[Source document]

## CS431/631 Data Intensive Distributed Analytics
### Fall 2019 - Assignment 3
---

**Please edit this (text) cell to provide your name and UW student ID number!**
* **Name:**
* **ID:**

---
#### Overview
For this assignment, you will be using Python and Spark to perform some graph analysis, using a graph of the Gnutella server network.   In this graph, each node represents a server, and each (directed) edge represents a connection between servers in Gnutella's peer-to-peer network.  The input file for this assignment, `p2p-Gnutella08-adj.txt`, represents the graph as an adjacency list.   Each server (node) is identified by a unique number, and each line in the file gives the adjacency list for a single server.
For example, this line:
> 91	243	1923	2194

gives the adjacency list for server `91`.   It indicates that there are edges from server `91` to servers `243`, `1923`, and `2194`.    According to the Stanford Network Analysis Project, which collected these data, [the graph includes 6301 servers and 20777 edges](http://snap.stanford.edu/data/p2p-Gnutella08.html).

As you know from the previous assignment, you must tell the Python interpreter where to find Spark before performing any Spark operations in your program.   So, start by doing that:

In [1]:
import findspark
findspark.init("/u/cs451/packages/spark")

from pyspark import SparkContext, SparkConf

and then create a `SparkContext`:

In [2]:
import random
sc = SparkContext(appName="YourTest", master="local[2]", conf=SparkConf().set('spark.ui.port', random.randrange(4000,5000)))

---
### Important

###### The questions that follow ask you to implement functions whose prototypes are given to you. Do **NOT** change the prototypes of the functions. Do **NOT** write code outside of functions. All necessary code should be included in the function body (except for import statements). You may declare functions inside of the function body. When marking, we will execute your code by calling the functions from an external program, which is why your code cannot rely on statements running outside functions. Please remove any call to the functions that you may have introduced for test purposes before submitting your notebook.

[/Source document]
[Given data]

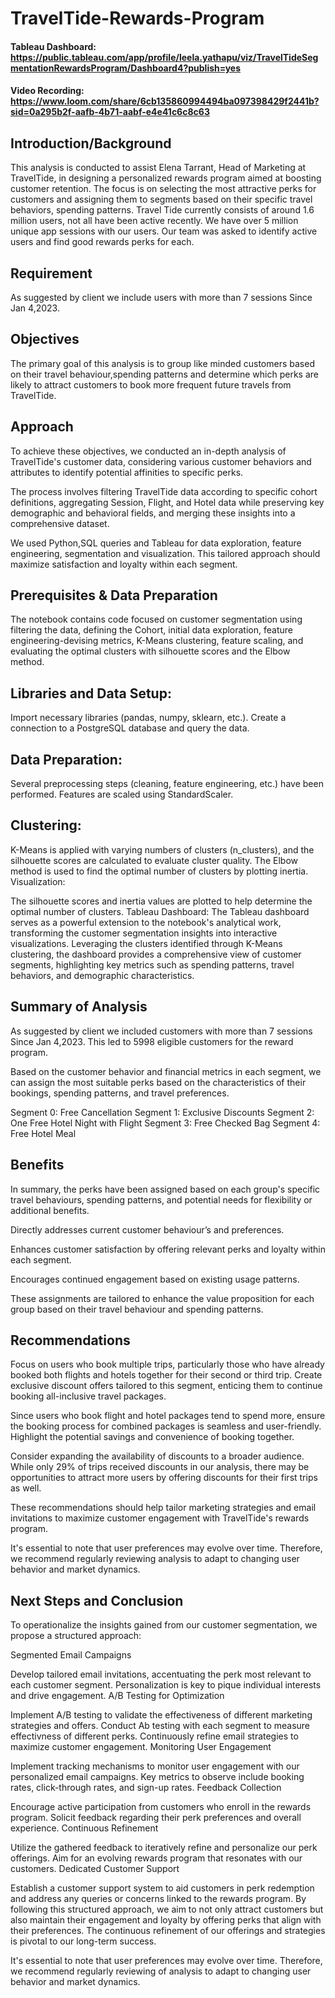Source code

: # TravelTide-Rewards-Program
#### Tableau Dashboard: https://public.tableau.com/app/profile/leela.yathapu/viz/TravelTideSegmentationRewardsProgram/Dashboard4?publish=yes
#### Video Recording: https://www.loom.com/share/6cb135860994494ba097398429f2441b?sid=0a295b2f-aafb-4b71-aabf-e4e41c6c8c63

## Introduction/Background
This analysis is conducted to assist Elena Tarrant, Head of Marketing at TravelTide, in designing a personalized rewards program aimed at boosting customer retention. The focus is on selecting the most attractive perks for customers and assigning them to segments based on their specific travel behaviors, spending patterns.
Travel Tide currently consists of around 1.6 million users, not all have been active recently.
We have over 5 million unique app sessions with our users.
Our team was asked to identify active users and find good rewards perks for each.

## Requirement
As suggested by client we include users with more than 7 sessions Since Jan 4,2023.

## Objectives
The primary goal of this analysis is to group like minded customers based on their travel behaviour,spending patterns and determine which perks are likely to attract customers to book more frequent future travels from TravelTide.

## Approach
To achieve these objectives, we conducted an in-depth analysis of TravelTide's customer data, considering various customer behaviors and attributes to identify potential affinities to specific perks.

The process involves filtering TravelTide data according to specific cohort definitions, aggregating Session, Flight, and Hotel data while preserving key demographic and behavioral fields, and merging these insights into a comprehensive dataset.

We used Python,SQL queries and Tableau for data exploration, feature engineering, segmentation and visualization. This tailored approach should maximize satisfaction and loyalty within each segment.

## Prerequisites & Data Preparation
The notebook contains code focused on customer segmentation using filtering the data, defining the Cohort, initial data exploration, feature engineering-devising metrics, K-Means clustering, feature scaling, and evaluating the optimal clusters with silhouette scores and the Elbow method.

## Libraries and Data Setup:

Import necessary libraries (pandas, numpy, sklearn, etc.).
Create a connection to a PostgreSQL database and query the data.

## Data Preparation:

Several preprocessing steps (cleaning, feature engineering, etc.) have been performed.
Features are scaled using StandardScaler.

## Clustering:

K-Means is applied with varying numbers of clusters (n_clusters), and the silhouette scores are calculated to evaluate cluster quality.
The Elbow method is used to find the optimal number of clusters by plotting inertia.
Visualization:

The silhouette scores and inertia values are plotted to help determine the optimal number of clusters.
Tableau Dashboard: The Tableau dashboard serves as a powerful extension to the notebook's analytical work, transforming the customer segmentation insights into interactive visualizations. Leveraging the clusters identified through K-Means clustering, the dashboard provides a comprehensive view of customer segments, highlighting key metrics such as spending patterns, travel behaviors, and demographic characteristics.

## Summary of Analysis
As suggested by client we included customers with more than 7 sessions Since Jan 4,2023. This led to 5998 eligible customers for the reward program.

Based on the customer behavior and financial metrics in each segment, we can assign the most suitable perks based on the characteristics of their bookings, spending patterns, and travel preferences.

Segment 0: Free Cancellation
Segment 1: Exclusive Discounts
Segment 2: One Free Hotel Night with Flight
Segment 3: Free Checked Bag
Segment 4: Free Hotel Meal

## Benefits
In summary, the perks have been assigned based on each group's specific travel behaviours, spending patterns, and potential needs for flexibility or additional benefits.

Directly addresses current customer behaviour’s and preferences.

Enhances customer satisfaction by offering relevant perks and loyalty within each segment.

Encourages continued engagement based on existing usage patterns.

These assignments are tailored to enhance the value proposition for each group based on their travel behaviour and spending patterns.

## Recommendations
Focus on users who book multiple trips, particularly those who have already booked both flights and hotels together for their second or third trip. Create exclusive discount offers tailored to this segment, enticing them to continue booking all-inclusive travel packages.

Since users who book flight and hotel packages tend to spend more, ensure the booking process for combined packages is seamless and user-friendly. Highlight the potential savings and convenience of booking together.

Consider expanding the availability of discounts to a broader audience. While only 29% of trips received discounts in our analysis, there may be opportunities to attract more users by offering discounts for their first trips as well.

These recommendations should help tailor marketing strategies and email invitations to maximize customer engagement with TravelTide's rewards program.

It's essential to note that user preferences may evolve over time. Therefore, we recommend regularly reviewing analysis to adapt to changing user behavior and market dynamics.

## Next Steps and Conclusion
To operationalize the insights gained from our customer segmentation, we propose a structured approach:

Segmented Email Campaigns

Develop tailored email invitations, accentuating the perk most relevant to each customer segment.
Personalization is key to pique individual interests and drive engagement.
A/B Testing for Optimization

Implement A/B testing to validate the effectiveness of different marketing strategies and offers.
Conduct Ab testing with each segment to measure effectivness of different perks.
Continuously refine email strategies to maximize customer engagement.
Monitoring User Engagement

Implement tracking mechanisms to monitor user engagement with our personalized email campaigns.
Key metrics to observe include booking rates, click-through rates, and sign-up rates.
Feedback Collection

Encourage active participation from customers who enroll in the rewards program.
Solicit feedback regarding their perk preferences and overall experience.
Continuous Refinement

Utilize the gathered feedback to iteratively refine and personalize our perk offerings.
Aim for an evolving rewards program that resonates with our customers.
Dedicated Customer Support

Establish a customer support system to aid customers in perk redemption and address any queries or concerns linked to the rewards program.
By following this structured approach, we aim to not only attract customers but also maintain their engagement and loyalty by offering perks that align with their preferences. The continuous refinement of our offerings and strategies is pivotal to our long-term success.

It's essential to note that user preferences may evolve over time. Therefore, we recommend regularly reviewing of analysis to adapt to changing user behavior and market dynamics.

[/Given data]

--- Problem A ---
Rewrite the paragraph in the Gnutella assignment that begins "The questions that follow ask you to implement functions" as a bulleted list, keeping its main facts.
--- Problem B ---
Extend the Gnutella graph-analysis assignment past its final sentence, in the same instructional voice.

--- Expected output A ---
- Implement the functions whose prototypes are provided, without changing those prototypes.
- Place no code outside of functions. All necessary code goes in the function body, except import statements.
- Functions may be declared inside a function body.
- Marking runs your code by calling the functions from an external program, so the code cannot depend on statements that run outside functions.
- Before submitting the notebook, remove any calls to the functions added for testing.

--- Expected output B ---
---
#### Question 1  (6/24 marks):

To get warmed up, you should first write Spark code to confirm or determine some basic properties of the Gnutella graph.  Write code in the provided functions that will return answers to the following questions, as specified in each function's documentation:
- How many nodes and edges are there in the graph?  (This should confirm the numbers given above.)
- How many nodes of each outdegree are there? That is, how many nodes have no outgoing edges, how many have one outgoing edge, how many have two outgoing edges, and so on?
- How many nodes of each indegree are there?

You should use Spark to answer these questions.   Do *not* load the entire graph into your Python driver program.

In [3]:
def pairs(num, num_list):
    pair_list = [(num_list[0],num_list[index]) for index in range(1,len(num_list)) ]
    return pair_list
def add_in(num_list):
    return [(num_list[index],1)for index in range(1,len(num_list))]


def num_nodes_edges():
    """Returns a tuple (num_nodes, num_edges)"""
    graph_data_nodes = sc.textFile("p2p-Gnutella08-adj.txt").flatMap(lambda line: line.split("\t"))
    graph_unique_nodes =  graph_data_nodes.map(lambda node: (node,1)).reduceByKey(lambda x,y : x+y).count()

    graph_data_edges = sc.textFile("p2p-Gnutella08-adj.txt").map(lambda line: line.split('\t')).filter(lambda adjlist: len(adjlist)> 1)
    graph_edge_pairs = graph_data_edges.flatMap(lambda adjlist: pairs(adjlist[0],adjlist))  
    graph_num_edges = graph_edge_pairs.count()
    
    return(graph_unique_nodes,graph_num_edges)
    
    


def out_counts():
    """Returns a dictionary where the keys are the outdegrees, and the 
    #values are the number of nodes of the corresponding outdegree """
    graph_data_out = sc.textFile("p2p-Gnutella08-adj.txt").map(lambda line : line.split('\t')).map(lambda adj : (adj[0],len(adj[1:])))
    graph_custom_out = graph_data_out.map(lambda x : (x[1],1)).reduceByKey(lambda x,y: x+y).sortByKey().collectAsMap()
    
    return graph_custom_out



def in_counts():
    """Returns a dictionary where the keys are the indegrees, and the 
    values are the number of nodes of the corresponding indegree """
    graph_data_in = sc.textFile("p2p-Gnutella08-adj.txt").map(lambda line : line.split('\t')).flatMap(lambda x : add_in(x))
    graph_custom_in = graph_data_in.reduceByKey(lambda x,y : x+y).map(lambda x : (x[1],1)).reduceByKey(lambda x,y : x+y).sortByKey().collectAsMap()
    zero_in = num_nodes_edges()[0] - sum(graph_custom_in.values())
    graph_custom_in[0] = zero_in
    graph_custom_in = dict(sorted(graph_custom_in.items()))
    
    return graph_custom_in



print("Number of nodes = ",num_nodes_edges()[0])
print("Number of edges = ",num_nodes_edges()[1])


print("out_counts")
print(out_counts())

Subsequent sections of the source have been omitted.